GIVEN DATA:
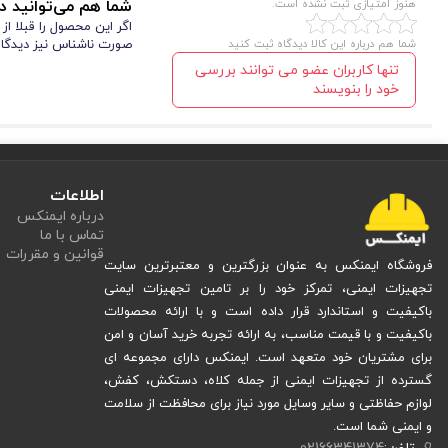
هنوز امتیازی ثبت نشده است.
شما هم می‌توانید در
اگر این محصول را قبلا ا
شما هم درباره این کالا دیدگاه ثبت کنید
صورت ناشناس نیز دیدگاه
تنها کاربران عضو می توانند بررسی
خود را بنویسند
لباس کار صنعتی و نسوز
به طور کلی،
دو تکه کتان نسوز با استفاده از پارچه 
اطلاعات
دقیق و استفاده از مواد مرغوب، دوام و مقاومت بسیار بالایی برخوردار است. برخی از
درباره ایمنکس
تماس با ما
دوخت با کیفیت:
دوخت این کاپشن شلوار بسیار دقیق و با استاندارد 
قوانین و مقررات
فروشگاه ایمنکس به عنوان بزرگترین و معتبرترین سایت
مقاومت در برابر باد و شعله:
پارچه نسوز این کاپشن شلوار، مقاومت عالی
تجهیزات ایمنی، تمرکز خود را بر تامین تجهیزات ایمنی
طراحی کاربردی جیب‌ ها:
کاپشن شلوار کتان نسوز دارای دو جیب چس
باکیفیت و استاندارد قرار داده است و با ارائه محصولات
فضای کافی برای نگهداری وسایل ضروری را فراهم می‌کند.
باکیفیت و با قیمت مناسب، به ارائه تجربه خرید آسان و امن
وزن سبک:
با وزن تنها 970 گرم، این کاپشن بسیار سبک بوده و آزادی حرکت بالایی را به افراد می ‌دهد.
برای مشتریان خود متعهد است. ایمنکس دارای مجموعه ای
کاپشن شلوار کتان نسوز جوشکاری با تمام ویژگی ‌های ذکر شده، انتخابی بی‌نظیر 
گسترده از تجهیزات ایمنی از جمله کلاه، دستکش، کفش،
لوازم حفاظتی و سایر وسایل مورد نیاز برای محافظت از سلامت
مشخصات ظاهری کاپشن شلوار کتان نسوز جوشکاری
و ایمنی شما است.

TASK OBJECTIVE:
Precisely the lines between those holding "قوانین و مقررات" and "کاپشن شلوار کتان نسوز دارای دو جیب چس", inclusive, are to be reproduced from the listing above, with nothing added.

REPLY TO THE TASK:
قوانین و مقررات
فروشگاه ایمنکس به عنوان بزرگترین و معتبرترین سایت
مقاومت در برابر باد و شعله:
پارچه نسوز این کاپشن شلوار، مقاومت عالی
تجهیزات ایمنی، تمرکز خود را بر تامین تجهیزات ایمنی
طراحی کاربردی جیب‌ ها:
کاپشن شلوار کتان نسوز دارای دو جیب چس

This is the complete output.